I grew up in a small fundamentalist church that taught me to fear lust above almost everything else. I was taught that bodies, especially female bodies, were things lying in wait to trip you up with their sneaky, immoral urges. I was taught that you should be on your guard at all times.

 I couldn’t even blame the devil, as the church believes the devil is just a symbol of your own sinful nature: you have no-one to blame but yourself if you give in to it. While I was in my early to mid-teens I became convinced that red underwear meant you were one of many words I don’t use any more – promiscuous, slutty, loose – take your pick. I developed this fixation on what different colours of underwear meant after watching the Nineties teen film 10 Things I Hate About You. There was a scene where we were told black panties meant you wanted to have sex one day (which, in hindsight, is confusing from several angles). In a simplistic sideways leap, I surmised red underwear must mean you were already having sex, which to me was terrifying.

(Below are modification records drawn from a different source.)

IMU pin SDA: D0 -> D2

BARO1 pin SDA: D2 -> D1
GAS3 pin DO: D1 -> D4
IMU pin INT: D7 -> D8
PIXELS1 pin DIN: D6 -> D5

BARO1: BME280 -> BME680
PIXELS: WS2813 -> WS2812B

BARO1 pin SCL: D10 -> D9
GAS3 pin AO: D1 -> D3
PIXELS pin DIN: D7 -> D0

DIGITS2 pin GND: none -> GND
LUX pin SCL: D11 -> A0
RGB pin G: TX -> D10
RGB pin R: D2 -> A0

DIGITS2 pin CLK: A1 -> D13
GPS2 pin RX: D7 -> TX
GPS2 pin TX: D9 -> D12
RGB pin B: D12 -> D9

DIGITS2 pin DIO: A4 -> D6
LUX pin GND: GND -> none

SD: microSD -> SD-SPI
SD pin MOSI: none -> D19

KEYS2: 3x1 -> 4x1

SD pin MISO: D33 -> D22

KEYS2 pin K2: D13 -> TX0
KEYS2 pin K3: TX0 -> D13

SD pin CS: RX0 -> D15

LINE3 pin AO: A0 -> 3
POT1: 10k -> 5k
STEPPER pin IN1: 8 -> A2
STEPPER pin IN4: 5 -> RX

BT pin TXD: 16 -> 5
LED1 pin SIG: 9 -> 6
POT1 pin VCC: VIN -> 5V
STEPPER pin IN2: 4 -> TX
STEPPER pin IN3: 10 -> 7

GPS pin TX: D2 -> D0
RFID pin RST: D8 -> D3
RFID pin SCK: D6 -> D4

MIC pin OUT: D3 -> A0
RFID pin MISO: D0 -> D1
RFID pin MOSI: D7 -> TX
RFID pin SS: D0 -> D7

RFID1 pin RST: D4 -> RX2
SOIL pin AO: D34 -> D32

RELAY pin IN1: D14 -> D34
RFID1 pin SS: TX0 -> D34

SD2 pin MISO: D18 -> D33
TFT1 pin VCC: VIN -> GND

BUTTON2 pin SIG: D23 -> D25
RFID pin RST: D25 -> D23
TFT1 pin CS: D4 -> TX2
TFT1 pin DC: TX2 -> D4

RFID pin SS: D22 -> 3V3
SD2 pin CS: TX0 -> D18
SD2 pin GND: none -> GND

I was scandalised by any glimpse of scarlet in the school changing room. I left the church years ago, and objectively know these things to be nonsense, but years of being told them had worked their way deep inside my brain. It took a long time for the way I think about sex, and the language I use around it, to evolve. In the church, women weren’t allowed to teach or speak during services (so there’s something undeniably empowering about writing about lust) and I internalised a lot of damaging language. It took a lot of reading and listening to other, wiser women for me to realise that words such as slut and promiscuity were tools used to police women’s lust, and now I choose my words with more care.

In the end, it took turning 30, some good friends, a few trips to Moulin Rouge (the immersive Secret Cinema version staged last summer), and a lot of soul-searching to make peace with lust and my own sexuality. I still get nervous about buying red knickers, but after growing up being told that my body was terrifying and my voice was unimportant, being able to make a living as a writer, especially writing about gender and feminism, feels like a triumph.